— THE REQUEST —
Carry on the forum thread about planning a Nissan meet before Hot Import Nights, picking up right after its last line.

# Another HIN nissan meet



## cricket_pimp69 (Jul 31, 2002)

Since it went so well last year, i am going to organize another one. I want some opinions again. I am looking to do this again on the day of HIN, which is June 14th this year. I am looking at tentative times of starting at the Bass Pro shop around 2:00pm and leaving the lot at 4:00pm to give us an hour to get down I-drive thru all that frickin traffic to make it to HIN at 5:00pm when it opens up (if its same time as last year). That will give us 2 hours of "meet and greet" time to see all the nissan. This went pretty well last year, so i might as well try it again.


----------



## pearsont74 (Oct 1, 2002)

Please email me the info on this...My car isnt that great but I wouldnt mind going to see all of the cars and HIN (I dont even know what that is)
[email protected]
Thanks


----------



## cricket_pimp69 (Jul 31, 2002)

pearsont74 said:


> *Please email me the info on this...My car isnt that great but I wouldnt mind going to see all of the cars and HIN (I dont even know what that is)
> [email protected]
> Thanks *


 Hey no problem, as soon as i get final details i email you and post them. HIN is Hot Import Nights which is a pretty big import event. Smaller than Nopi nationals, but still fun and it's indoors.


----------



## Ninety-Nine SE-L (May 5, 2002)

wow, they're doing HIN again on I-drive? I'm down (now that I know the route). We need to be more organized this time. and maybe meet earlier/get to HIN earlier. Last time, everyone left the Bass Pro Shop at different times, small groups, we got cought in bad traffic and we ended up parking in a parking garage across the street. The setup pissed me off, I ended up getting in the wrong lane last time and I had to circle around. Cars were at a standstill as we were herded through 5 city blocks. When I left, the parking garage charged me something like $6 and I only had about $4.50 on me. The lady was too stupid to just let me pass with $4.50, so I had to just sit there for 10 minutes to fill out a mail in form.


----------



## krylonkoopaa (Sep 13, 2002)

what date i could show off my 95 auto the beast


----------



## blueboost (Jul 25, 2002)

yeah I remember that 97GA, that sucked. we should try to keep that in mind. Hell I might just ride up from tampa just for the nissan meet cause HIN last year sucked. Good call on the meet cricket. One other thing... why not try and do something for NOPI racewars on may 17th and 18th. it will be a better event, it's sooner, and it would be better atmosphere to chill with fellow nissan owners while actually at the event and not just b4 it.


----------



## Ninety-Nine SE-L (May 5, 2002)

cool, I might join you on the drive from Tampa, I'm only in Orlando for school, so this summer, I'll be right here in Safety Harbor.


----------



## blueboost (Jul 25, 2002)

sounds good so far


----------



## cricket_pimp69 (Jul 31, 2002)

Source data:
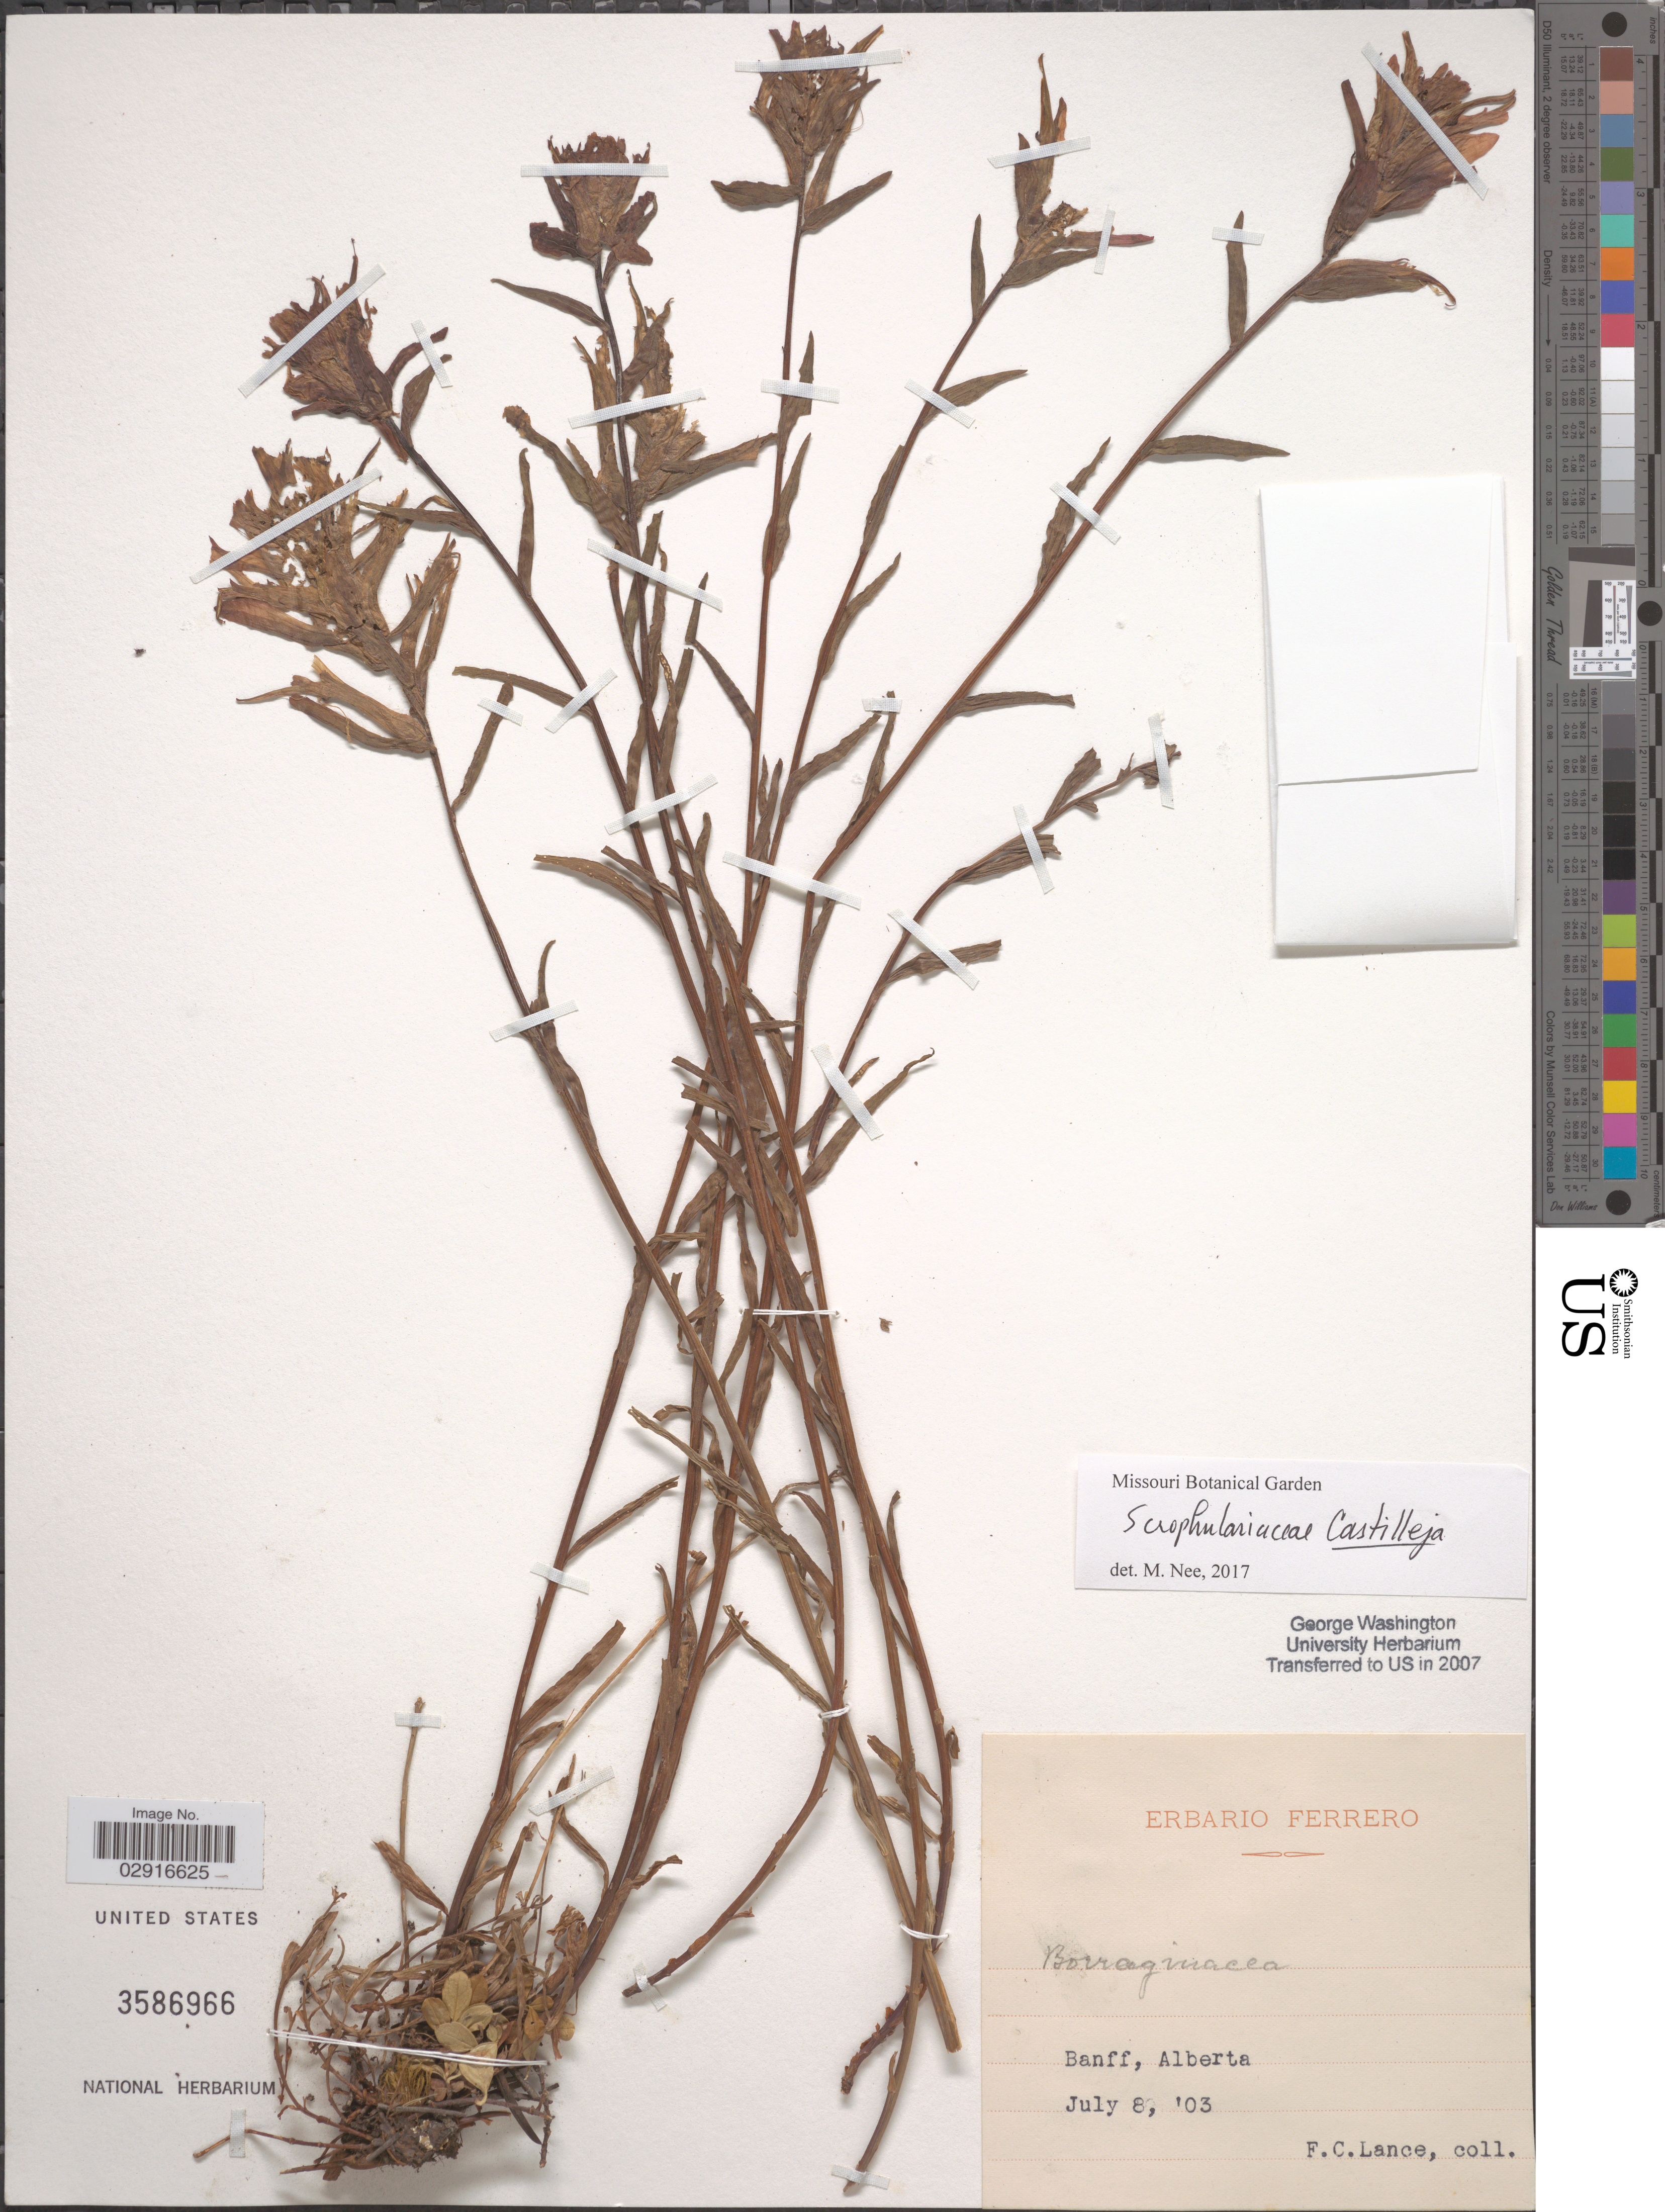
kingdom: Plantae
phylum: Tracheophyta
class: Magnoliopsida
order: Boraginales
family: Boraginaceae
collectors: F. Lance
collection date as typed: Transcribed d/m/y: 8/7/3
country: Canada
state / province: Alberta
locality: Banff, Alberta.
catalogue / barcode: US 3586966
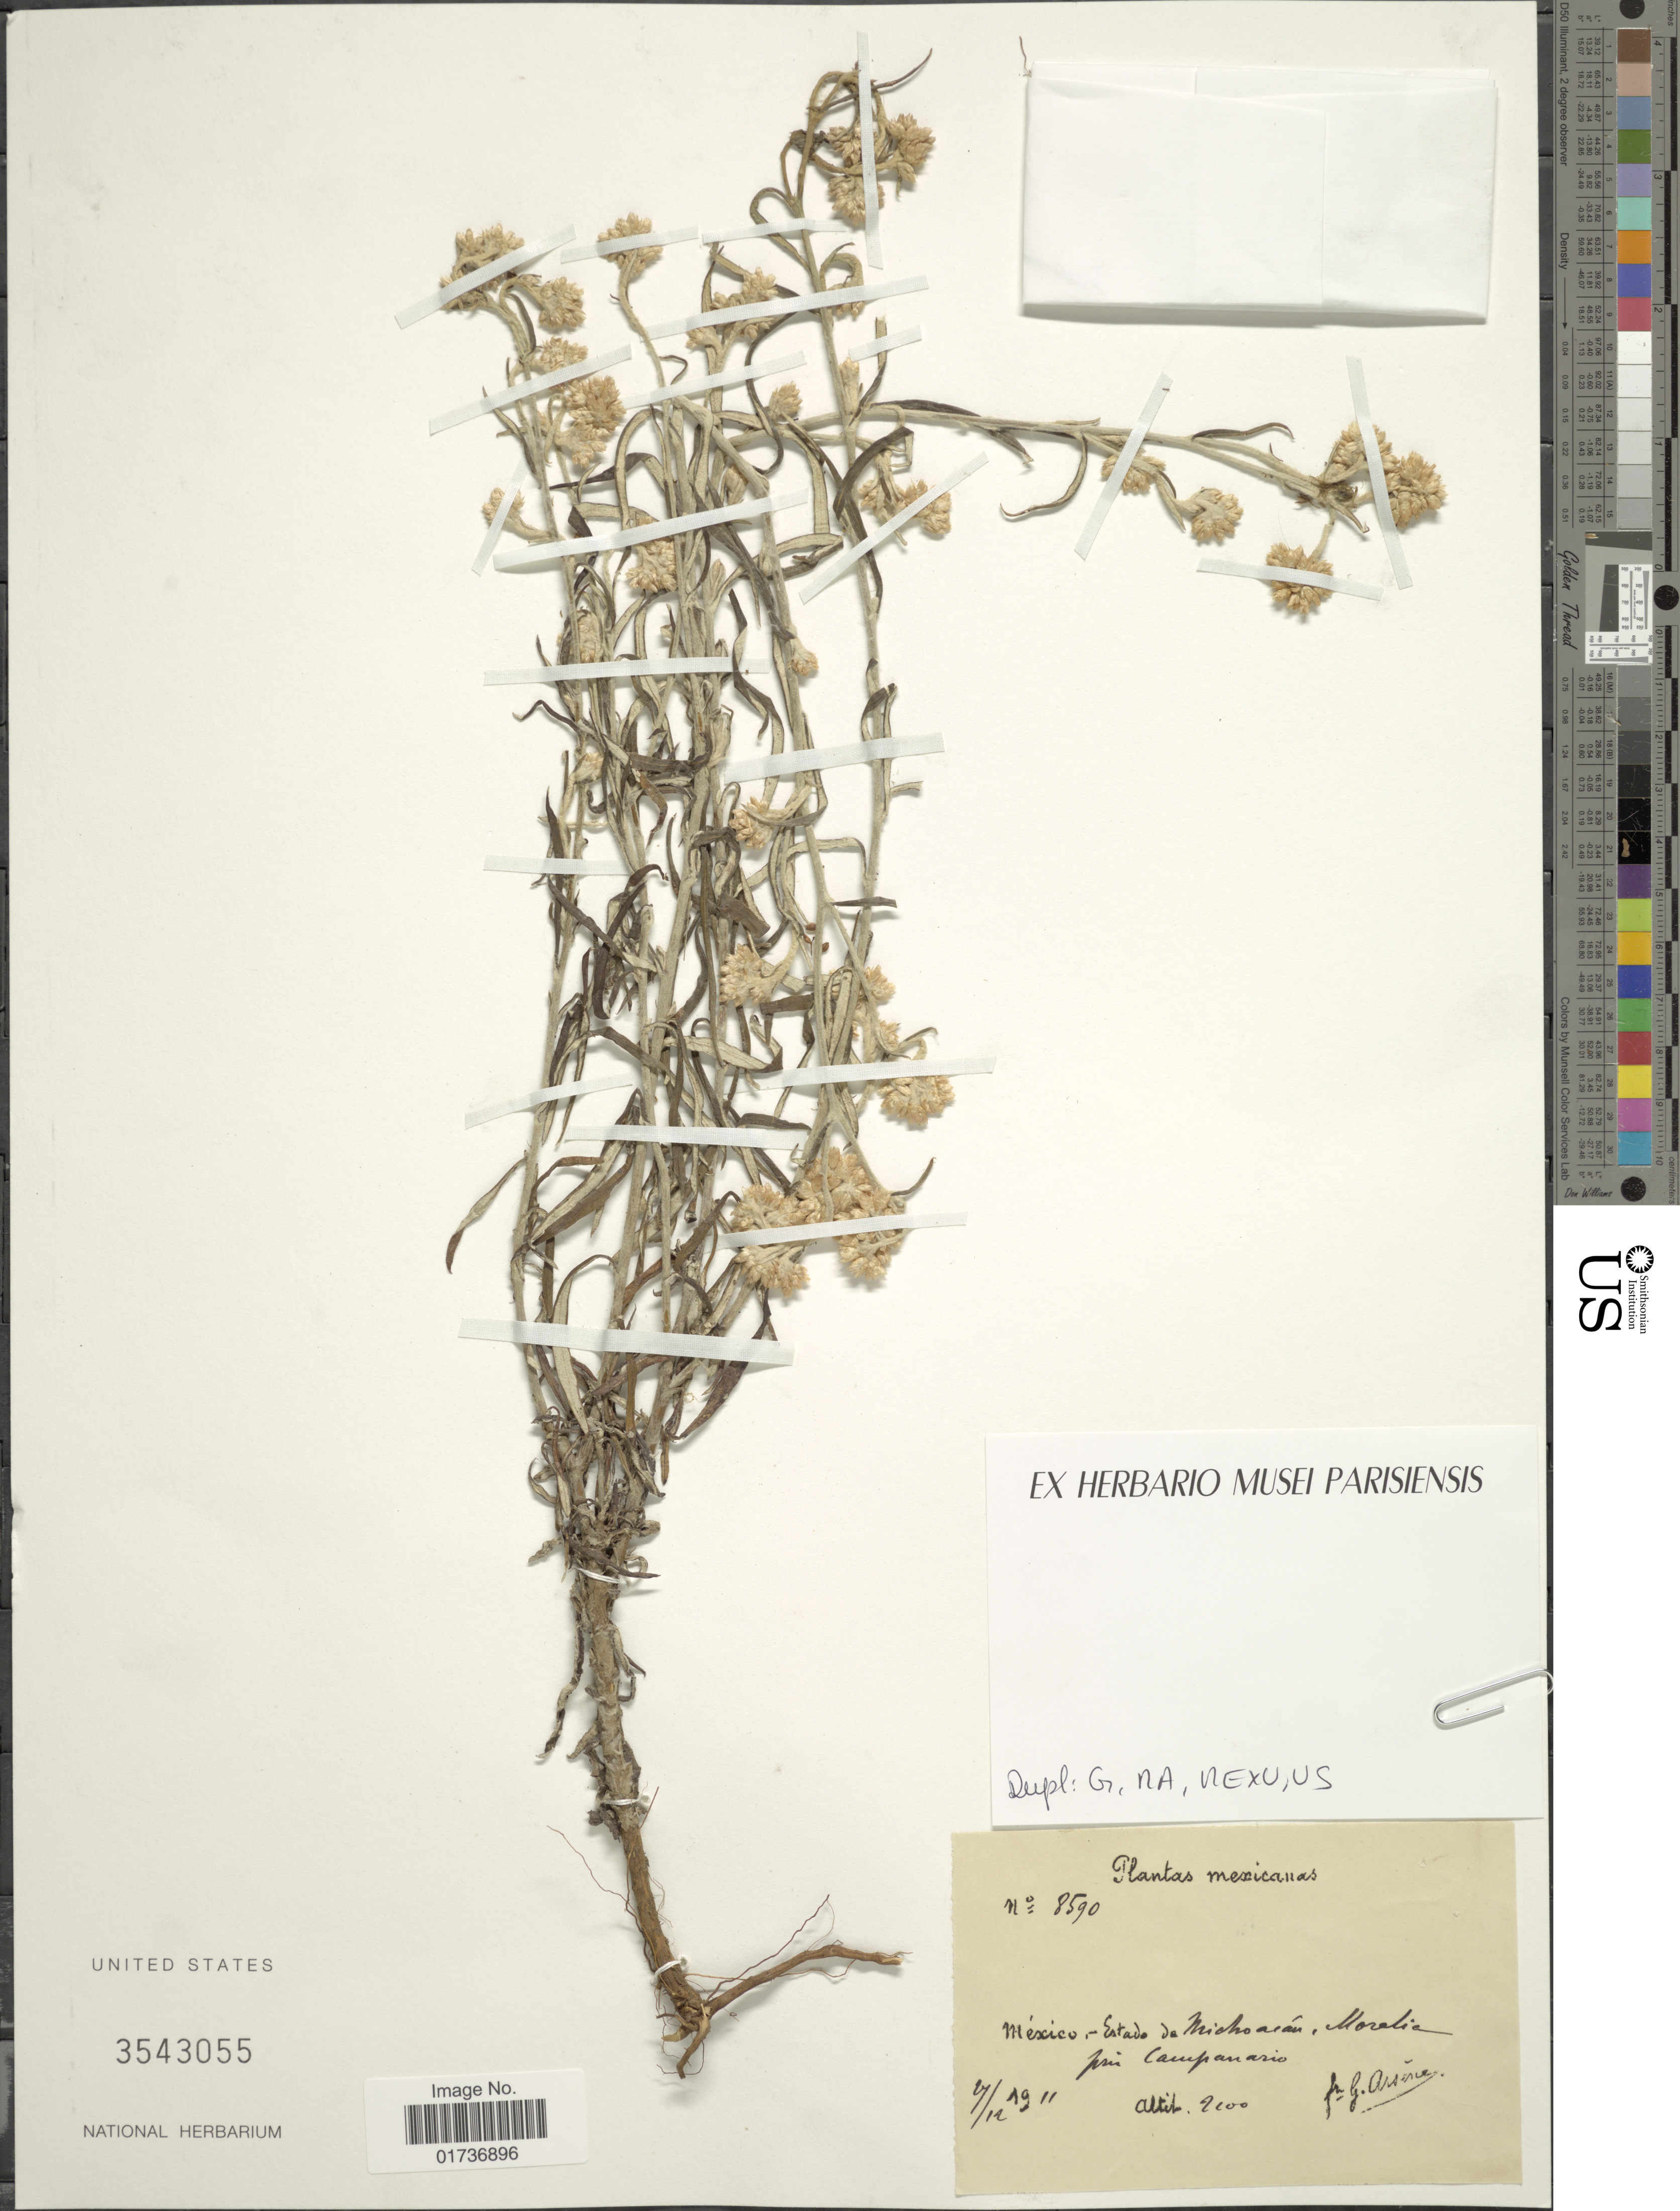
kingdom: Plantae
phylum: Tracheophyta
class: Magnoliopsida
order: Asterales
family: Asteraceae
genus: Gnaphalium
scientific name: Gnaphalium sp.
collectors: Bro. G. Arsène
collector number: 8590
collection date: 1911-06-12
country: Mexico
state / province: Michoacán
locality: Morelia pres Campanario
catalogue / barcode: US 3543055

— WRITTEN RESPONSE —
blueboost said:


> *yeah I remember that 97GA, that sucked. we should try to keep that in mind. Hell I might just ride up from tampa just for the nissan meet cause HIN last year sucked. Good call on the meet cricket. One other thing... why not try and do something for NOPI racewars on may 17th and 18th. it will be a better event, it's sooner, and it would be better atmosphere to chill with fellow nissan owners while actually at the event and not just b4 it. *


 sorry i just saw this, i'm deployed to the field in a joint exercise with the af and army so i wouldnt be able to make the nopi. I'm still working out the details but we are looking to hold it at one of the nissan dealerships right there in orlando. the problem is finding one to agree to it that has a big enough lot for it


----------



## Ninety-Nine SE-L (May 5, 2002)

Well, I updated my sig. I hope others will do the same so we can make this a big event.


----------



## Icej (Oct 25, 2002)

Where is this going on at?


----------



## Ninety-Nine SE-L (May 5, 2002)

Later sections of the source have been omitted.